Orar

«Yo los amo, pero ellos tratan de destruirme con acusaciones,
    ¡incluso mientras oro por ellos!».
Salmo 109:4
Las lenguas mentirosas estaban ocupadas en manchar la reputación de David; pero él no se defendió, sino que remitió la causa al Tribunal Supremo y suplicó delante del gran Rey.
La oración es el medio más seguro para responder a las palabras de odio. El Salmista no oró fríamente, sino con fervor: puso en ello toda su alma y todo su corazón, como lo hizo Jacob cuando luchó con el ángel.
Así, y solo así, tendremos buen éxito ante el trono de la gracia. Al igual que una sombra no tiene virtud alguna porque no hay en ella sustancia de ninguna clase, tampoco la súplica en que no está presente el corazón, luchando ardientemente y demostrando un vehemente deseo, resulta en modo alguno eficaz, pues le falta aquello que le da poder. «La oración ferviente —dice un antiguo teólogo— es como un cañón emplazado frente a las puertas del Cielo, que las hace abrir enseguida». La falta común en muchos de nosotros es la propensión para distraernos.
Nuestros pensamientos vagan de aquí para allá y avanzamos poco hacia nuestro deseado fin. ¡Qué malo es esto! Nos perjudica y, lo que es peor, insulta a nuestro Dios.

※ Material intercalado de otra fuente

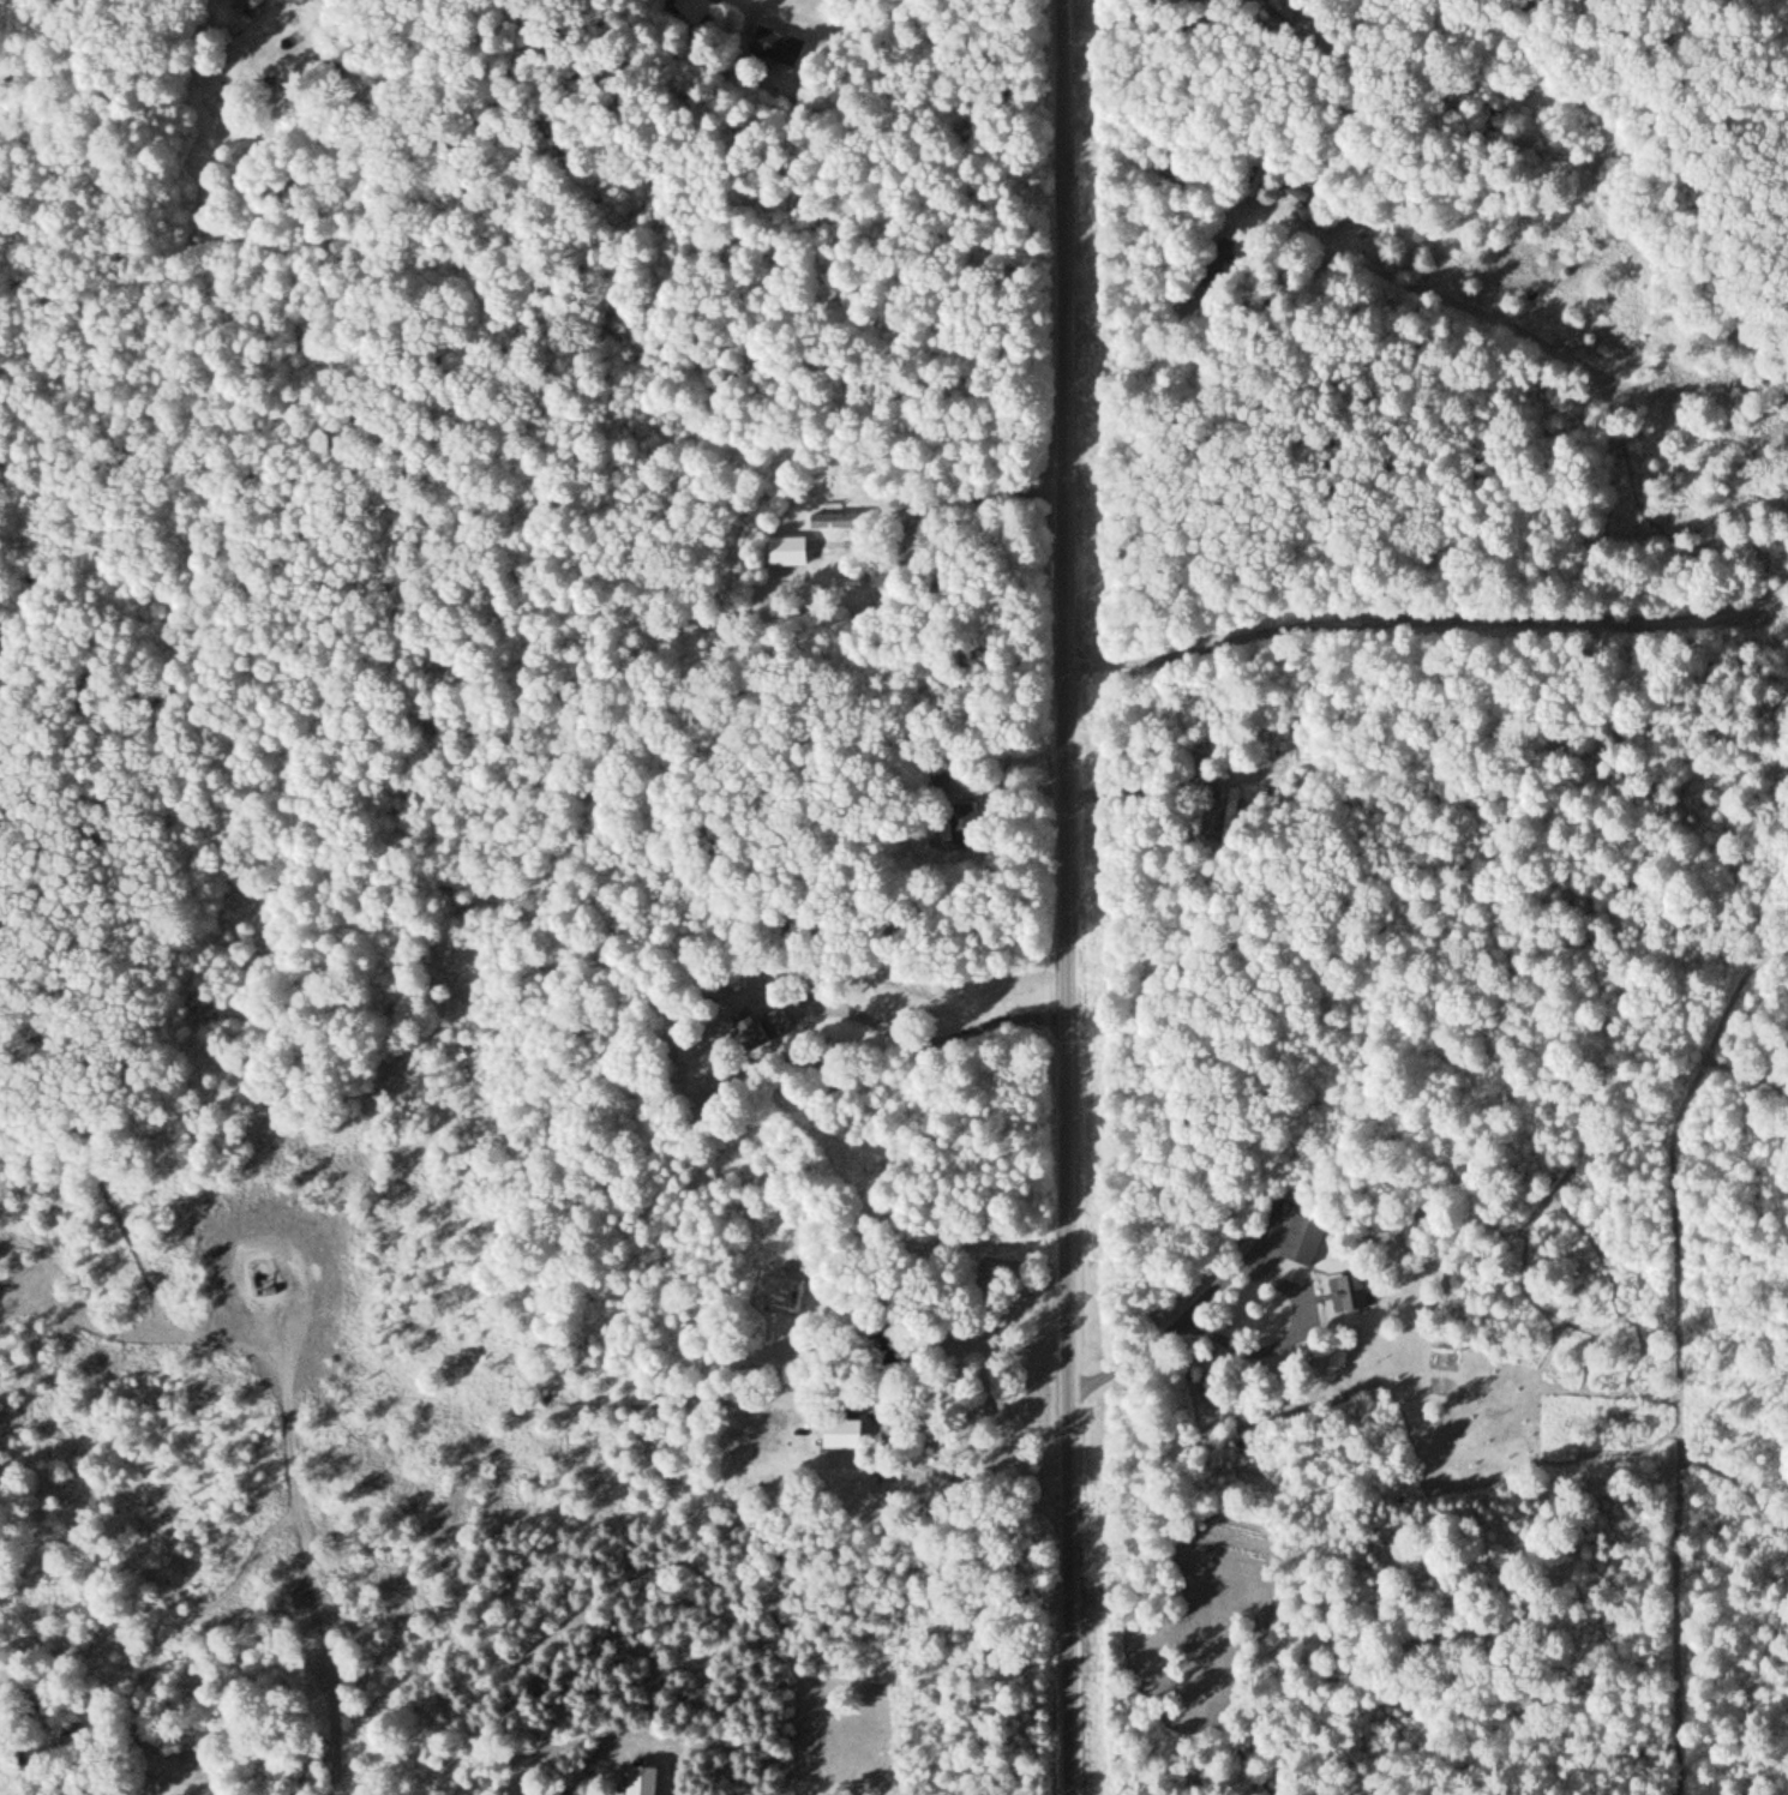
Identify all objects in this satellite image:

¿Qué pensaríamos de un peticionario que, mientras está en audiencia con un príncipe, jugase con una pluma o se pusiera a cazar moscas?
La constancia y la perseverancia se hallan implícitas en la expresión de nuestro texto. David no clamó solo una vez para caer después en el silencio, sino que continuó orando hasta que llegó la bendición.
Para pensar:
La oración no debe ser una ocupación ocasional, sino una labor cotidiana: un hábito y una vocación. Como los artistas se consagran a sus modelos, y los poetas a sus estudios clásicos, así nosotros debemos dedicarnos a la oración. Hemos de sumergirnos en orar y orar sin cesar.
Señor, enséñanos a orar de tal manera que podamos prevalecer más y más en nuestras súplicas.